Raw image datasets were transferred to a workstation for post processing using Analyze™ (AnalyzeDirect, Overland Park, KS) and MATLAB (Version 7.0, Mathworks Inc., Natick, MA). Regions of interest (ROI) were manually defined for the entire tumor, blood vessel, kidneys and murine muscle tissues at each time point. At least 2-3 slices were evaluated for each tumor type. The change in R1 (ΔR1) following contrast agent injection was assumed to be proportional to the tissue concentration of the contrast agent. Blood R1 curves were fitted to monoexponential decay. Kinetic analysis of ΔR1tumor (normalized to the fit values of ΔR1 in blood) was performed to estimate the fractional blood volume (BV; y-intercept) and the permeability surface area product per unit volume of tissue (PS; slope) as described previously.9-11 Fit parameters of BV and PS were calculated for each individual tumor and values and expressed as percentage (BV) and mL/min/100g of tissue (PS) assuming a tissue density of 1g/cc. PS maps were calculated on a pixel-by-pixel basis using MATLAB.

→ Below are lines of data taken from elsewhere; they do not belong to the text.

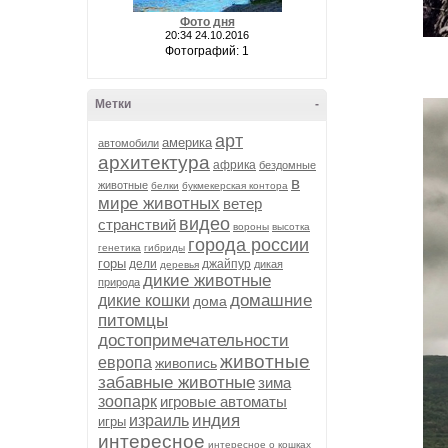
Фото дня
20:34 24.10.2016
Фотографий: 1
Метки
-
арт
америка
автомобили
архитектура
африка
бездомные
в
животные
белки
букмекерская контора
мире животных
ветер
видео
странствий
вороны
высотка
города россии
генетика
гибриды
горы
дели
джайпур
дикая
деревья
дикие животные
природа
домашние
дикие кошки
дома
питомцы
достопримечательности
животные
европа
живопись
забавные животные
зима
зоопарк
игровые автоматы
индия
израиль
игры
интересное
интересное о кошках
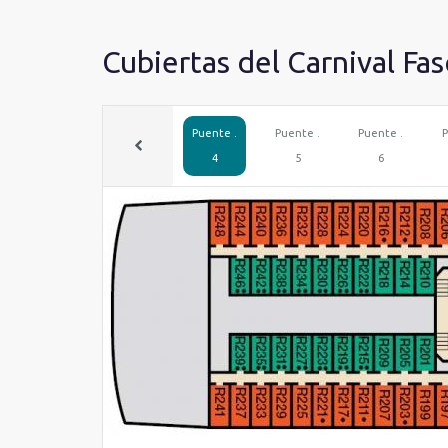
Cubiertas del Carnival Fas
Puente .
Puente .
Puente .
P
4
5
6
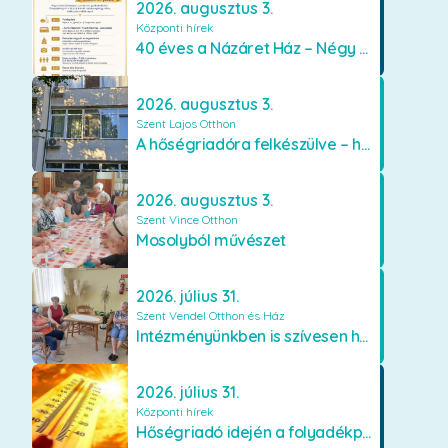
2026. augusztus 3.
Központi hírek
40 éves a Názáret Ház – Négy évtized szeretetben és gondoskodásban
2026. augusztus 3.
Szent Lajos Otthon
A hőségriadóra felkészülve – hűsítő fejlesztések a Szent Lajos Otthonban
2026. augusztus 3.
Szent Vince Otthon
Mosolyból művészet
2026. július 31.
Szent Vendel Otthon és Ház
Intézményünkben is szívesen használják a VR szemüveget
2026. július 31.
Központi hírek
Hőségriadó idején a folyadékpótlás életet menthet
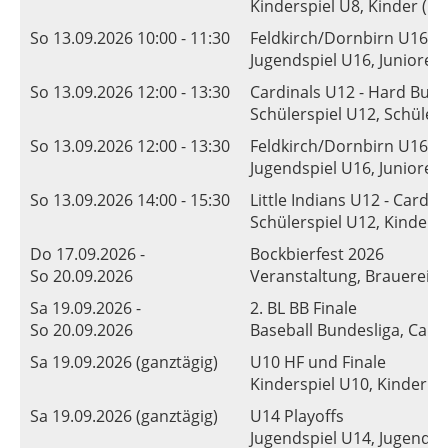
Kinderspiel U8, Kinder (U8)
So 13.09.2026 10:00 - 11:30
Feldkirch/Dornbirn U16 vs
Jugendspiel U16, Junioren
So 13.09.2026 12:00 - 13:30
Cardinals U12 - Hard Bull
Schülerspiel U12, Schüler
So 13.09.2026 12:00 - 13:30
Feldkirch/Dornbirn U16 vs
Jugendspiel U16, Junioren
So 13.09.2026 14:00 - 15:30
Little Indians U12 - Cardin
Schülerspiel U12, Kinder 
Do 17.09.2026 -
Bockbierfest 2026
So 20.09.2026
Veranstaltung, Brauerei F
Sa 19.09.2026 -
2. BL BB Finale
So 20.09.2026
Baseball Bundesliga, Cardin
Sa 19.09.2026 (ganztägig)
U10 HF und Finale
Kinderspiel U10, Kinder (
Sa 19.09.2026 (ganztägig)
U14 Playoffs
Jugendspiel U14, Jugend (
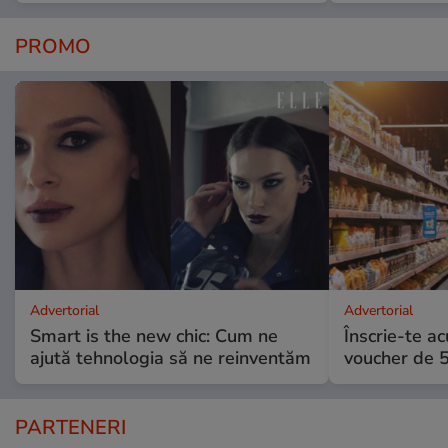
PROMO
Advertorial
Advertorial
Smart is the new chic: Cum ne
Înscrie-te ac
ajută tehnologia să ne reinventăm
voucher de 5
PARTENERI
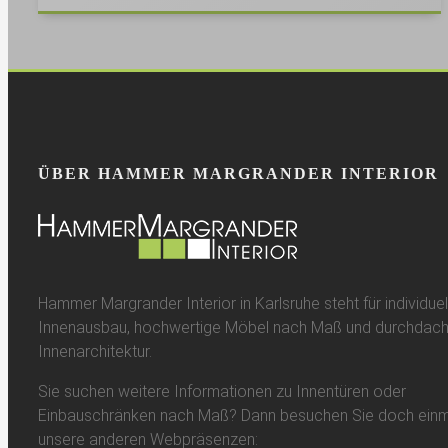
ÜBER HAMMER MARGRANDER INTERIOR
Hammer Margrander Interior in Karlsruhe steht für individuel
Innenausbau, hochwertige Möbel nach Maß und durchdach
Innenarchitektur.
Sie suchen weitere Informationen zu Innentüren oder
Einbauschränken nach Maß? Dann besuchen Sie doch einm
unsere anderen Webpräsenzen:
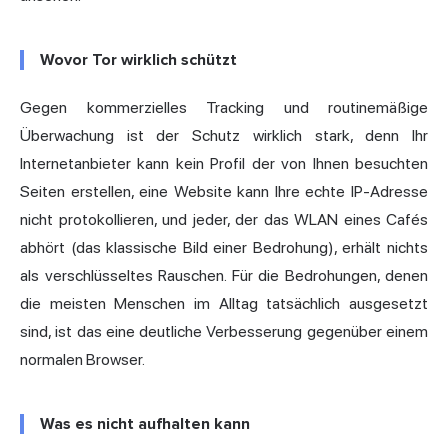
Wovor Tor wirklich schützt
Gegen kommerzielles Tracking und routinemäßige
Überwachung ist der Schutz wirklich stark, denn Ihr
Internetanbieter kann kein Profil der von Ihnen besuchten
Seiten erstellen, eine Website kann Ihre echte IP-Adresse
nicht protokollieren, und jeder, der das WLAN eines Cafés
abhört (das klassische Bild einer Bedrohung), erhält nichts
als verschlüsseltes Rauschen. Für die Bedrohungen, denen
die meisten Menschen im Alltag tatsächlich ausgesetzt
sind, ist das eine deutliche Verbesserung gegenüber einem
normalen Browser.
Was es nicht aufhalten kann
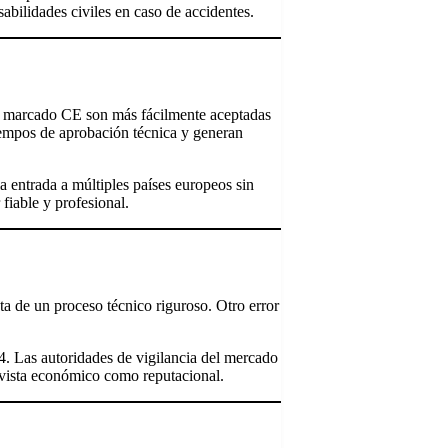
abilidades civiles en caso de accidentes.
con marcado CE son más fácilmente aceptadas
iempos de aprobación técnica y generan
la entrada a múltiples países europeos sin
fiable y profesional.
ta de un proceso técnico riguroso. Otro error
 Las autoridades de vigilancia del mercado
e vista económico como reputacional.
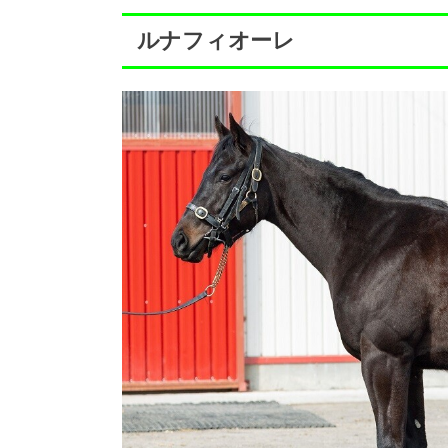
ルナフィオーレ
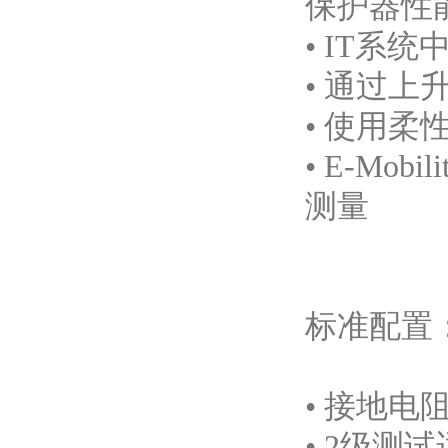
保护器性
• IT系统
• 通过
• 使用
• E-Mo
测量
标准配置
• 接地电阻
• 2级测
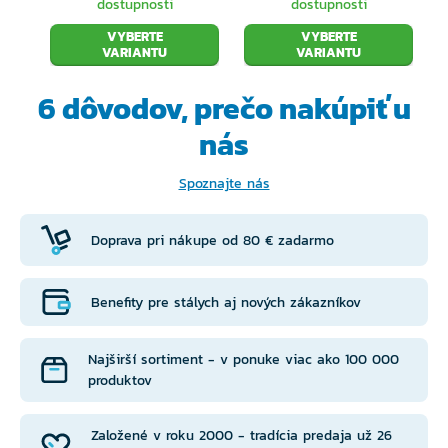
dostupnosti
dostupnosti
VYBERTE
VYBERTE
VARIANTU
VARIANTU
6 dôvodov, prečo
nakúpiť u
nás
Spoznajte nás
Doprava pri nákupe od 80 € zadarmo
Benefity pre stálych aj nových zákazníkov
Najširší sortiment - v ponuke viac ako 100 000
produktov
Založené v roku 2000 - tradícia predaja už 26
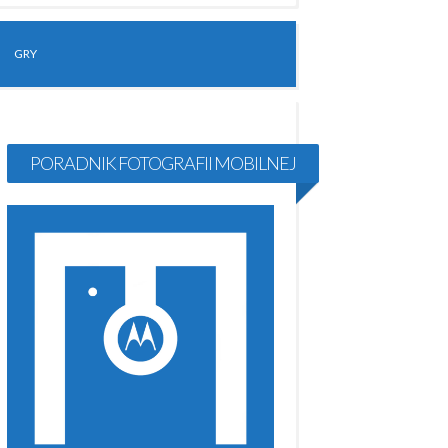
GRY
PORADNIK FOTOGRAFII MOBILNEJ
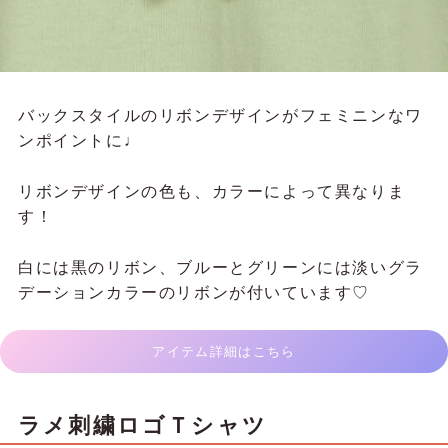
バックスタイルのリボンデザインがフェミニンなワ
ンポイントに♩
リボンデザインの色も、カラーによって異なりま
す！
白には黒のリボン、ブルーとグリーンには淡いグラ
デーションカラーのリボンが付いています♡
アイテム詳細はこちら
ラメ刺繍ロゴＴシャツ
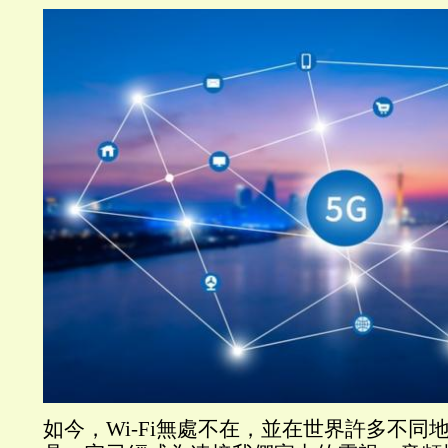
如今，Wi-Fi無處不在，並在世界許多不同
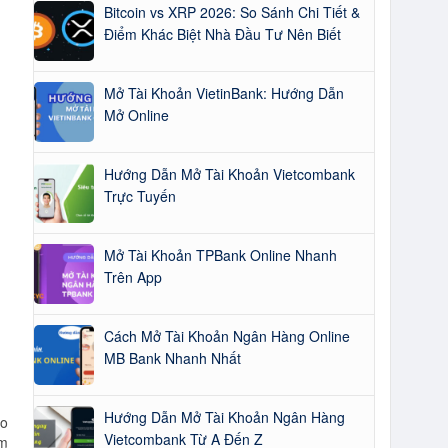
Bitcoin vs XRP 2026: So Sánh Chi Tiết &
Điểm Khác Biệt Nhà Đầu Tư Nên Biết
Mở Tài Khoản VietinBank: Hướng Dẫn
Mở Online
Hướng Dẫn Mở Tài Khoản Vietcombank
Trực Tuyến
Mở Tài Khoản TPBank Online Nhanh
Trên App
Cách Mở Tài Khoản Ngân Hàng Online
MB Bank Nhanh Nhất
Hướng Dẫn Mở Tài Khoản Ngân Hàng
eo
Vietcombank Từ A Đến Z
ảm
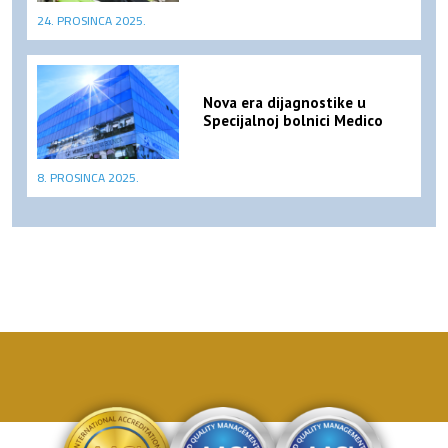
24. PROSINCA 2025.
Nova era dijagnostike u
Specijalnoj bolnici Medico
8. PROSINCA 2025.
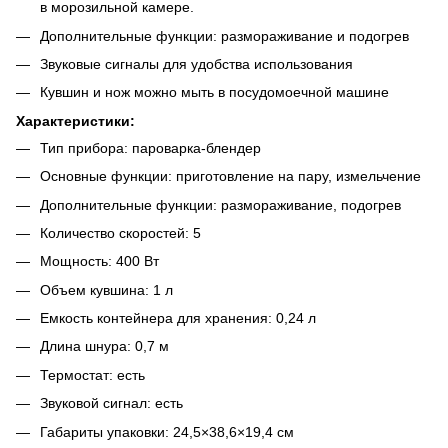
в морозильной камере.
Дополнительные функции: размораживание и подогрев
Звуковые сигналы для удобства использования
Кувшин и нож можно мыть в посудомоечной машине
Характеристики:
Тип прибора: пароварка-блендер
Основные функции: приготовление на пару, измельчение
Дополнительные функции: размораживание, подогрев
Количество скоростей: 5
Мощность: 400 Вт
Объем кувшина: 1 л
Емкость контейнера для хранения: 0,24 л
Длина шнура: 0,7 м
Термостат: есть
Звуковой сигнал: есть
Габариты упаковки: 24,5×38,6×19,4 см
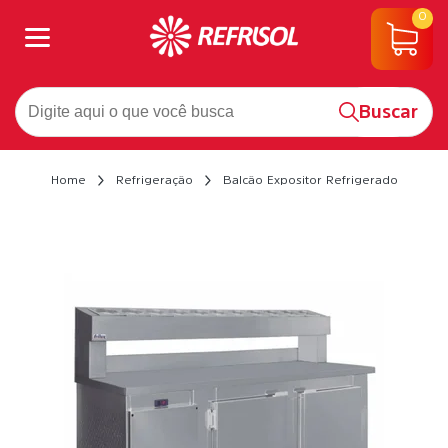
0
Buscar
Home
Refrigeração
Balcão Expositor Refrigerado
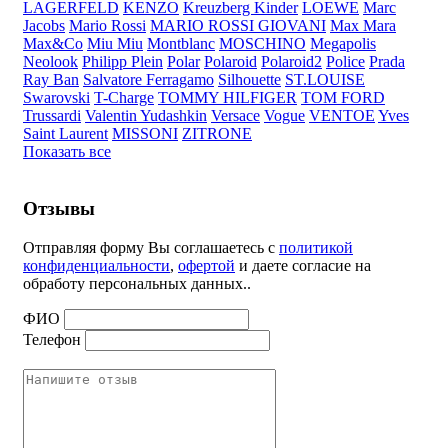
LAGERFELD
KENZO
Kreuzberg Kinder
LOEWE
Marc
Jacobs
Mario Rossi
MARIO ROSSI GIOVANI
Max Mara
Max&Co
Miu Miu
Montblanc
MOSCHINO
Megapolis
Neolook
Philipp Plein
Polar
Polaroid
Polaroid2
Police
Prada
Ray Ban
Salvatore Ferragamo
Silhouette
ST.LOUISE
Swarovski
T-Charge
TOMMY HILFIGER
TOM FORD
Trussardi
Valentin Yudashkin
Versace
Vogue
VENTOE
Yves
Saint Laurent
MISSONI
ZITRONE
Показать все
Отзывы
Отправляя форму Вы соглашаетесь с
политикой
конфиденциальности
,
офертой
и даете согласие на
обработу персональных данных..
ФИО
Телефон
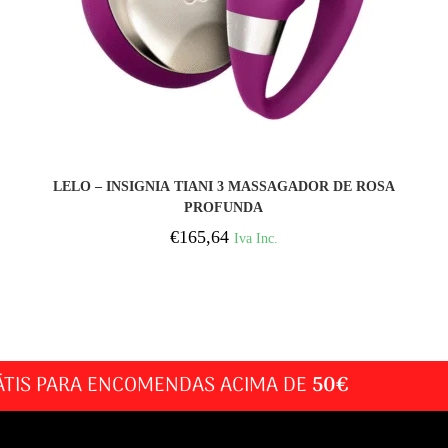
COMPRAR
LELO – INSIGNIA TIANI 3 MASSAGADOR DE ROSA
PROFUNDA
€
165,64
Iva Inc.
ÁTIS PARA ENCOMENDAS ACIMA DE
50€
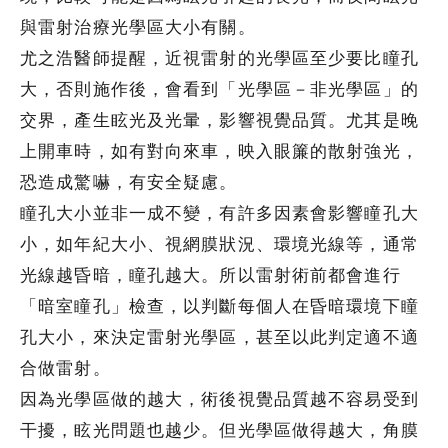
與雷射治療光學區大小有關。
尤之浩醫師提醒，近視雷射的光學區至少要比瞳孔
大，否則施作後，會看到「光學區－非光學區」的
交界，產生眩光及光暈，影響視覺品質。尤其是晚
上開車時，如有對向來車，映入眼簾的散射強光，
恐造成驚嚇，有安全疑慮。
瞳孔大小並非一成不變，有許多因素會影響瞳孔大
小，如年紀大小、視網膜狀況、環境光線等，通常
光線越昏暗，瞳孔越大。所以雷射術前都會進行
「暗室瞳孔」檢查，以判斷每個人在昏暗環境下瞳
孔大小，來決定雷射光學區，甚至以此判定適不適
合做雷射。
因為光學區做的越大，術後視覺品質越不容易受到
干擾，眩光問題也越少。但光學區做得越大，角膜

All statistical analyses were performed using GraphPad Prism Version 5.00 for Windows (GraphPad Software, San Diego, CA). Measured values are reported as the mean ± standard error of the mean and p-values <0.05 were considered statistically significant. Histologic evaluation of established xenografts was performed using tissue sections obtained from 3-5 animals per group. Tumor growth measurements were performed in 23 mice bearing tumors (oral cavity, n=8; larynx, n=7; base of tongue, n=8). Unpaired t tests were used to compare changes in tumor volume between the three xenograft types at different times post implantation. Microvessel density counts and lumen size measurements were estimated in 3 samples per tumor type (15 fields total/xenograft type) and analyzed for statistical significance using unpaired t tests. A total of 22 mice bearing tumors were examined using MRI (SCC oral cavity, n=6; SCC larynx, n=6; SCC base of tongue, n=10). Differences in BV and PS values were analyzed using unpaired t test.
Funding/Support: This work was supported by a grant from the Roswell Park Alliance Foundation (Dr. Seshadri) and Roswell Park Cancer Institute’s NCI-funded Cancer Center Support Grant P30CA16056.